[openstack-dev] [all][infra] Binary Package Dependencies - not only for Python

Jeremy Stanley fungi at yuggoth.org
Wed Aug 17 15:37:12 UTC 2016


On 2016-08-16 17:38:32 -0500 (-0500), Brant Knudson wrote:
> Is bindep.txt meant to be used by anything other than OpenStack
> CI? (As in, are packagers going to rely on it?)

It's meant first and foremost to be used as documentation for
developers but formatted in a machine-parseable way so that we can
also rely on it in our CI. I see it less as something to inform
distro packager maintainers, and more something to be informed *by*
them.

> In keystone's bindep.txt, we have packages listed like:
> 
> libldap2-dev [platform:dpkg]
> 
> -> Which is only needed if you install with keystone[ldap] (see
> keystone's setup.cfg[1]).

More that it's needed if you want to run keystone unit tests.

> libsqlite3-dev [platform:dpkg]
> 
> 
> -> Which is only needed for unit tests.

Correct.

> .. and maybe others that aren't needed in all deployments.
> 
> So there's a use case for a) integrating with extras, and b) a
> "test-bindep.txt".
> 
> Maybe this is supported already or is known work to do, or maybe somebody's
> looking for something to work on.
[...]

Our CI looks for platform-relevant package names from bindep both
with a default (empty) profile, and connected with a profile named
"test". Projects can choose to either not bother with test-specific
profiles and treat the bindep.txt list as only being relevant to
test environment setup, or can annotate testing-specific distro
package dependencies with the "test" profile and leave the default
profile to indicate run-time dependencies.

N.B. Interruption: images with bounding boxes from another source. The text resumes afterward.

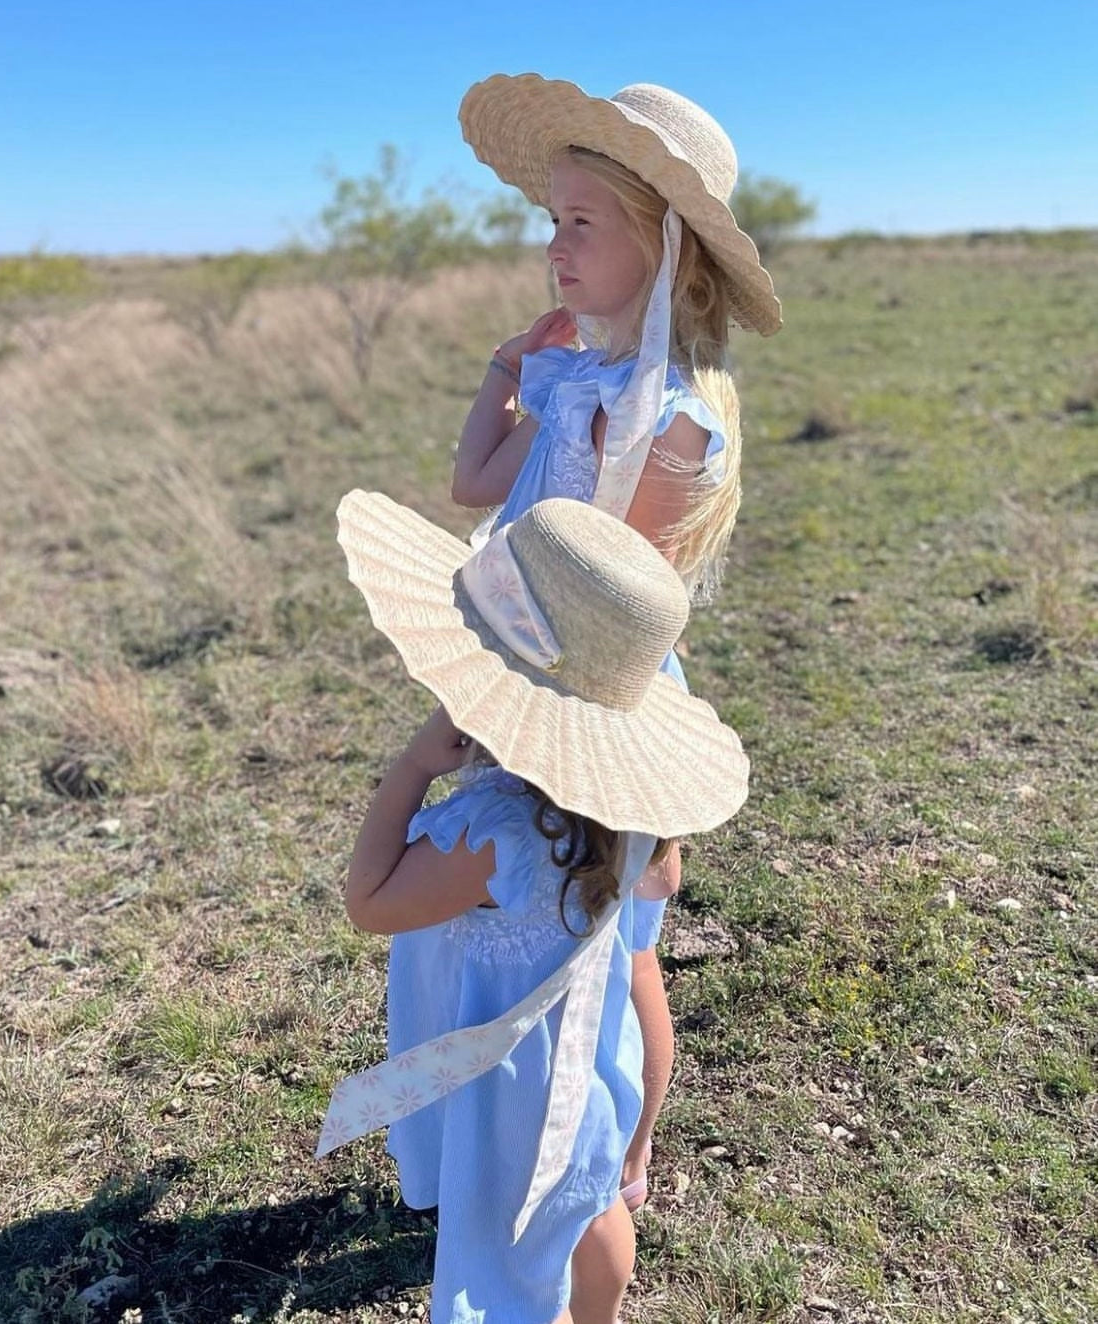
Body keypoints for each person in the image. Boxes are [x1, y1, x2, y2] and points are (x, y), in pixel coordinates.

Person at [450, 74, 782, 1208]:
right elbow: (474, 482)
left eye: (581, 221)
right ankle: (522, 1125)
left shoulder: (672, 419)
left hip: (593, 688)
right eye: (552, 220)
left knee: (621, 937)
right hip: (519, 672)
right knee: (537, 921)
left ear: (668, 248)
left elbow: (615, 608)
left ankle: (623, 1148)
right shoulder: (578, 375)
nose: (555, 245)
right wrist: (510, 370)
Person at [318, 491, 749, 1324]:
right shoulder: (628, 818)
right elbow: (662, 888)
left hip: (510, 1083)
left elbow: (370, 902)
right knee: (591, 1200)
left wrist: (412, 769)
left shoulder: (497, 834)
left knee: (515, 1230)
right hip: (589, 1057)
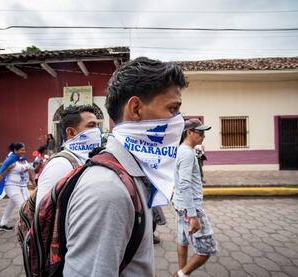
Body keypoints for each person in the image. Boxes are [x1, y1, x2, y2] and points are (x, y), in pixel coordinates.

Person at [54, 57, 187, 276]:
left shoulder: (132, 172)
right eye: (172, 109)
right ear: (135, 109)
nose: (178, 120)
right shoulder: (107, 191)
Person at [173, 119, 217, 277]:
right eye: (200, 132)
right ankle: (181, 274)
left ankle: (182, 272)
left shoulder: (182, 150)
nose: (203, 136)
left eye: (204, 132)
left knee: (183, 240)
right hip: (189, 208)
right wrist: (193, 215)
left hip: (180, 204)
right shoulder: (187, 153)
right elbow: (185, 185)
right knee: (206, 249)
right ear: (189, 132)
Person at [35, 105, 100, 207]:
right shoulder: (59, 165)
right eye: (91, 126)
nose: (97, 131)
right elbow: (43, 212)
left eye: (97, 126)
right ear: (71, 132)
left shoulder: (94, 158)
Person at [0, 142, 35, 231]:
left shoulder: (23, 159)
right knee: (24, 207)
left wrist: (34, 183)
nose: (24, 151)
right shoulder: (10, 160)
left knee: (11, 206)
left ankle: (2, 224)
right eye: (21, 150)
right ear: (15, 150)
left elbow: (29, 171)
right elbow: (0, 176)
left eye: (24, 149)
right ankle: (29, 227)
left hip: (23, 187)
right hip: (12, 187)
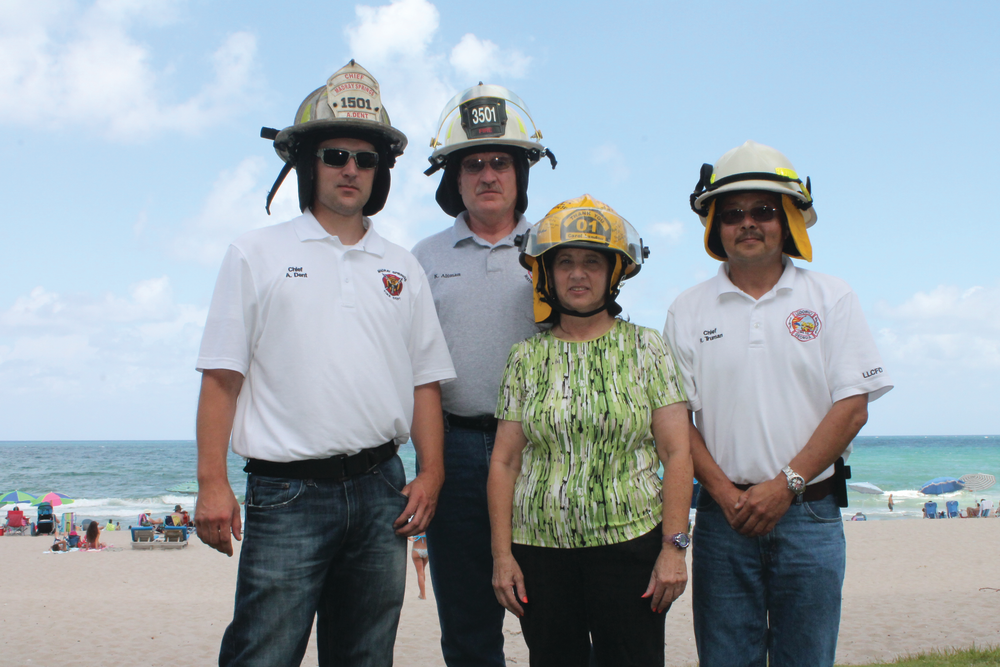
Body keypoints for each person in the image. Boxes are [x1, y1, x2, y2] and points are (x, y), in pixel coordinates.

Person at [194, 60, 455, 667]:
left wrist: (432, 472)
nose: (351, 169)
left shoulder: (403, 266)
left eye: (366, 159)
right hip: (286, 493)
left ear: (380, 172)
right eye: (336, 155)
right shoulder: (255, 252)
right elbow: (222, 377)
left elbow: (424, 382)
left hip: (382, 488)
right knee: (263, 653)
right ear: (309, 164)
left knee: (365, 656)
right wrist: (212, 483)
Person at [664, 141, 894, 667]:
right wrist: (725, 494)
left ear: (788, 219)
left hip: (809, 513)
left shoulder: (832, 297)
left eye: (763, 210)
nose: (748, 222)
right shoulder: (687, 309)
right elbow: (677, 422)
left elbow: (852, 407)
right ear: (715, 226)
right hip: (723, 518)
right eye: (732, 213)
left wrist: (785, 485)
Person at [489, 195, 693, 666]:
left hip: (631, 546)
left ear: (613, 272)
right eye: (565, 262)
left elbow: (677, 453)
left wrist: (675, 548)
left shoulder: (647, 347)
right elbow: (505, 461)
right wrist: (502, 556)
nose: (577, 274)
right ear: (546, 274)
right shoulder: (525, 357)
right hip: (538, 551)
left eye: (592, 262)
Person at [412, 83, 556, 667]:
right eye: (473, 164)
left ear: (522, 173)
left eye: (501, 161)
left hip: (547, 448)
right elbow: (413, 368)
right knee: (468, 624)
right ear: (454, 178)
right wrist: (429, 465)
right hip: (456, 449)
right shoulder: (423, 259)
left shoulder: (555, 245)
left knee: (554, 616)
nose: (488, 174)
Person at [410, 534, 429, 600]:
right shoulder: (426, 527)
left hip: (416, 550)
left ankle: (423, 595)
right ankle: (421, 593)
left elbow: (405, 534)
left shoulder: (415, 527)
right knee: (422, 571)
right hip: (427, 550)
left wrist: (409, 538)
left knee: (420, 573)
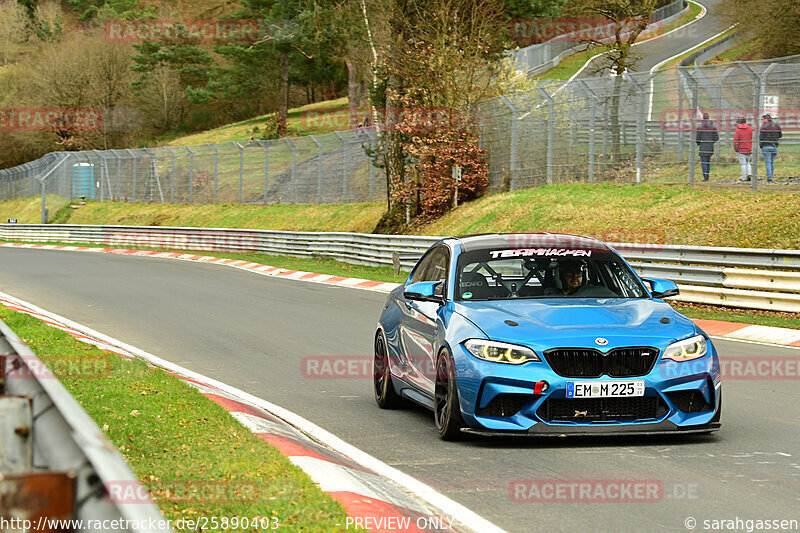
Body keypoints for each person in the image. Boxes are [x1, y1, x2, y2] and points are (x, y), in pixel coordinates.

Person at [696, 113, 719, 181]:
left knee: (703, 162)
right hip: (710, 147)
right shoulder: (713, 127)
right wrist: (711, 142)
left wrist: (700, 144)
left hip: (703, 146)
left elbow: (697, 138)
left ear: (703, 118)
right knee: (708, 161)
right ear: (709, 118)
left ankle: (705, 176)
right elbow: (716, 137)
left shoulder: (700, 127)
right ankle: (707, 175)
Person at [759, 113, 782, 182]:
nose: (762, 121)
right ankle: (771, 176)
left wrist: (761, 145)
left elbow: (761, 137)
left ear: (766, 119)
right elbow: (780, 135)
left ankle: (769, 178)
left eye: (762, 119)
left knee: (768, 163)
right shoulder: (776, 125)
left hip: (766, 146)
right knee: (772, 162)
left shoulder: (763, 126)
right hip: (774, 146)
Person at [733, 117, 753, 182]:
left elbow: (736, 140)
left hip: (741, 149)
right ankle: (750, 174)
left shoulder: (738, 130)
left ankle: (743, 178)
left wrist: (736, 148)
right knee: (748, 163)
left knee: (743, 164)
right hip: (749, 148)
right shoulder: (750, 129)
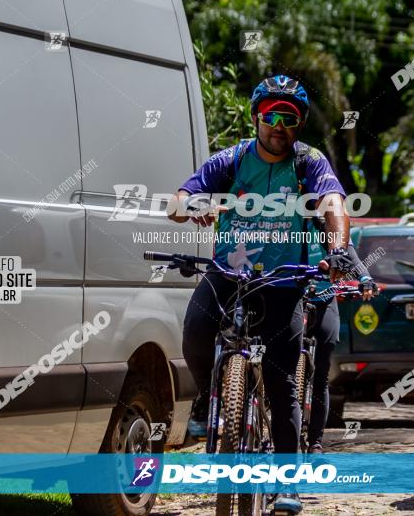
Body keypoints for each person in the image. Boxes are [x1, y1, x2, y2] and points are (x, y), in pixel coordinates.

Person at [168, 75, 354, 514]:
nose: (279, 125)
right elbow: (178, 200)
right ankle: (207, 398)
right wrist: (192, 206)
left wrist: (339, 249)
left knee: (284, 383)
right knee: (195, 331)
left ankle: (286, 482)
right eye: (271, 115)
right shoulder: (231, 160)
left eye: (289, 118)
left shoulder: (309, 163)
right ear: (256, 118)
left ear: (299, 124)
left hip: (283, 282)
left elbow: (334, 205)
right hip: (229, 274)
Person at [300, 243, 378, 454]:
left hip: (324, 301)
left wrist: (365, 278)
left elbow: (350, 252)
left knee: (321, 375)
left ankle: (315, 441)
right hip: (290, 300)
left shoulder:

http://docs.openstack.org/infra/bindep/readme.html#profiles
http://git.openstack.org/cgit/openstack-infra/project-config/tree/jenkins/scripts/install-distro-packages.sh

Keep in mind the primary reason bindep was originally created was so
that our developers didn't have to dig through random and
inconsistent documentation to figure out how to set up a development
environment so they could locally run tests for various OpenStack
projects when trying to do cross-project work. Something as simple
as installing bindep from their distro and then running it with
their CWD in a Git checkout, or perhaps even doing `tox -e bindep`,
ought to be sufficient to let them know what packages they're
missing before they can, e.g., do a `tox -e py35`.